Bloomberg News

German Quarterly Growth Driven by Exports, Households

August 23, 2012

German Growth Driven by Exports, Households in Second Quarter

The Eurogate container terminal, left, and the HHLA container terminal, right, are seen in Hamburg, Germany. Photographer: Michele Tantussi/Bloomberg

Germany’s economic expansion in the second quarter was driven by exports and household spending, a breakdown of the data shows.

Exports rose 2.5 percent from the first quarter and private consumption increased 0.4 percent, the Federal Statistics Office in Wiesbaden said today. Economic growth slowed to 0.3 percent from 0.5 percent in the first three months of the year, the office said, confirming an initial estimate published Aug. 14. Germany posted a budget surplus of 8.3 billion euros ($10.4 billion), or 0.6 percent of gross domestic product, in the first half, the office said in a separate statement.

Europe’s largest economy is outperforming its euro-area neighbors as the sovereign debt crisis continues to batter nations from Greece to Spain. Exporting companies are benefitting from demand in faster-growing markets outside Europe and unemployment at a two-decade low is bolstering domestic spending. At the same time, the Bundesbank said this week that growth may slow further in the second half due to the prevailing uncertainty.

“German growth remains well balanced but signs of waning strength are increasing,” said Carsten Brzeski, senior economist at ING Group in Brussels. “The sharp drop in new orders from other euro-zone countries since the beginning of the year shows that the euro crisis has already reached the German economy.”

Export Markets

Adidas AG (ADS), the world’s second-biggest sporting-goods maker, this month reported second-quarter profit that topped analysts’ estimates and raised its full-year forecast as revenue increased in China, North America and European emerging markets.

German exports rose more than the 2.1 percent increase in imports in the second quarter so that net trade added 0.3 percentage point to growth, today’s report shows. Private consumption contributed 0.2 percentage point. That helped to offset a drop in company spending.

Capital investment fell 0.9 percent in the quarter, cutting 0.2 percentage point from growth, with spending on plant and machinery down 2.3 percent and construction spending falling 0.3 percent from the first quarter. Domestic demand cut 0.1 percentage point from growth.

Still, Germany’s “good economic development” helped it post its first half-year budget surplus since 2008 in the six months through June, the statistics office said. Revenues rose 2.9 percent while spending increased 0.8 percent.

Second-Half Outlook

“German GDP in the second half of the year is likely to stagnate,” said Thomas Costerg, an economist at Standard Chartered Bank in London. “Domestic consumption will remain too weak to offset slowing foreign demand.”

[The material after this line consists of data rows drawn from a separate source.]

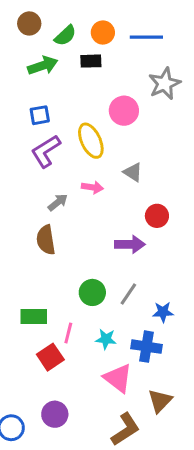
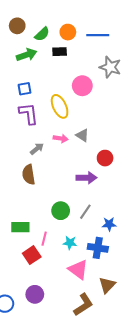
gray star: (164, 84) -> (110, 67), turned -30
purple L-shape: (46, 151) -> (29, 114), turned 115
gray triangle: (133, 172) -> (82, 135), moved

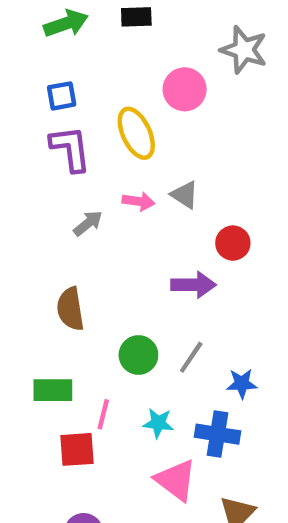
brown semicircle: (29, 175) -> (70, 309), moved
red square: (32, 255) -> (77, 449), turned 30

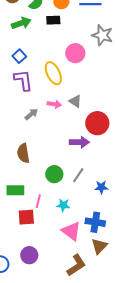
blue square: (62, 96) -> (19, 56), turned -32
red circle: (233, 243) -> (97, 123), size x1.5
blue cross: (218, 434) -> (95, 222), moved

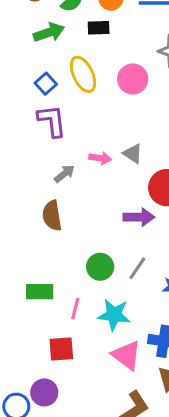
yellow ellipse: (53, 73) -> (83, 74), moved
brown semicircle: (23, 153) -> (52, 216), moved
cyan star: (63, 205) -> (114, 315), size x1.5
red square: (26, 217) -> (61, 349), moved
purple circle: (29, 255) -> (44, 392), moved

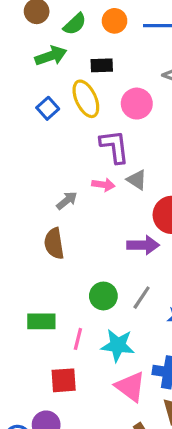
black rectangle: (99, 28) -> (102, 65), moved
purple L-shape: (52, 121) -> (115, 146), moved

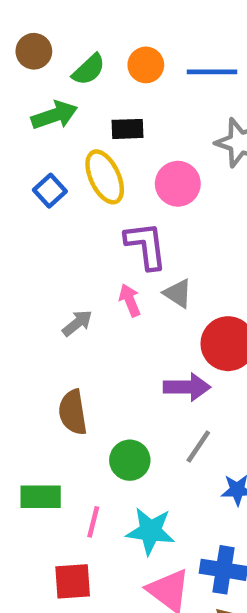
pink arrow: (103, 185) -> (130, 300), turned -120
brown semicircle: (54, 244) -> (73, 412), moved
gray line: (142, 298) -> (198, 446), moved

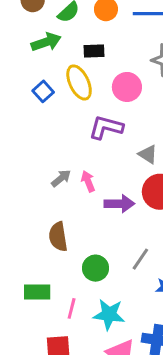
purple L-shape: (146, 245) -> (106, 127), turned -68
gray triangle: (178, 293) -> (148, 154), moved
pink arrow: (130, 300) -> (88, 181), moved
purple arrow: (187, 387) -> (119, 204), moved

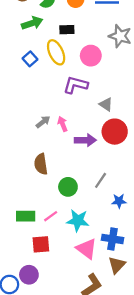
green rectangle: (37, 292) -> (26, 216), moved
pink line: (72, 308) -> (51, 216), turned 40

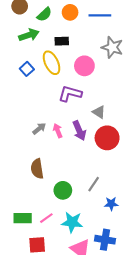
purple arrow: (85, 140) -> (79, 131), moved, turned 66

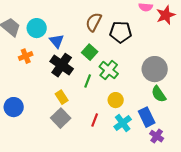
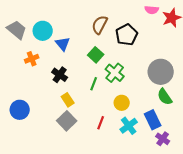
black pentagon: (121, 32) -> (127, 35), turned -30
black cross: (62, 65) -> (60, 75), moved, size x0.7

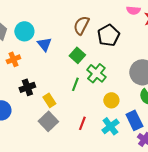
black cross: (60, 75) -> (27, 87), moved, turned 35
yellow circle: (122, 103) -> (111, 100), moved

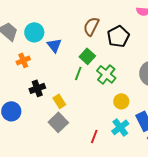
green line: (75, 84) -> (78, 73), moved
red line: (82, 123) -> (94, 136), moved

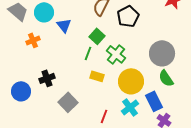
black cross: (37, 88) -> (47, 78), moved
yellow rectangle: (59, 101) -> (97, 76), moved, turned -40
yellow circle: (121, 101) -> (131, 81), size x1.6

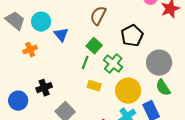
black pentagon: (128, 16) -> (132, 36), moved

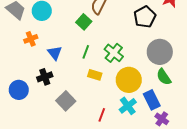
blue triangle: (61, 35) -> (55, 53), moved
black pentagon: (132, 36) -> (145, 17), moved
green square: (94, 46) -> (84, 22), moved

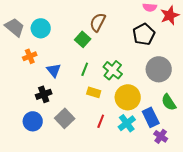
green semicircle: (164, 77) -> (169, 102), moved
blue circle: (19, 90) -> (33, 121), moved
red line: (102, 115) -> (101, 121), moved

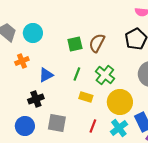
brown semicircle: (98, 22) -> (97, 43), moved
green square: (83, 39) -> (75, 44), turned 35
blue triangle: (54, 70) -> (46, 75), turned 42
gray square: (65, 118) -> (57, 123), turned -36

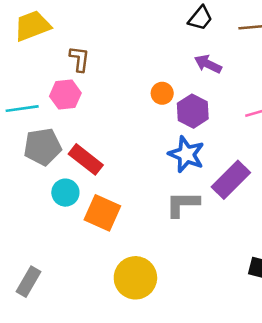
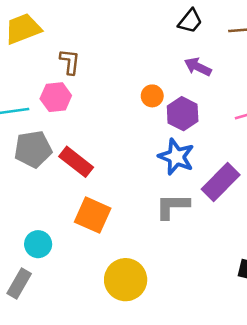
cyan circle: (65, 193) -> (38, 244), moved

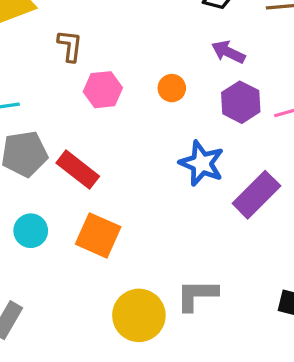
pink hexagon: (56, 97) -> (103, 90), moved
purple hexagon: (183, 114) -> (241, 102), moved
gray L-shape: (172, 206) -> (197, 295), moved
cyan circle: (38, 244) -> (31, 231), moved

Commerzbank AG (CBK), Germany’s second-largest bank, said Aug. 9 that profit will fall “significantly” in the second half of 2012 as slowing economic growth results in higher loan-loss provisions and mutes clients’ demand for services.

While the 0.3 percent increase in German GDP in the second quarter beat economists’ initial estimate of a 0.2 percent gain, it wasn’t enough to prevent a decline in the euro area.

The 17-nation economy shrank 0.2 percent in the quarter, the European Union’s statistics office in Luxembourg said on Aug. 14, as GDP in at least five countries fell. The statistics office didn’t release quarterly data for Ireland or Malta, which both suffered contractions in the first quarter.

Waning demand in the euro region, Germany’s biggest export market, is damping business confidence, which fell for a third month in July.

“The business climate in Germany isn’t exhilarating at the moment,” said Alexander Koch, an economist at UniCredit Bank AG in Munich. “There are clearly more downward risks now than before.”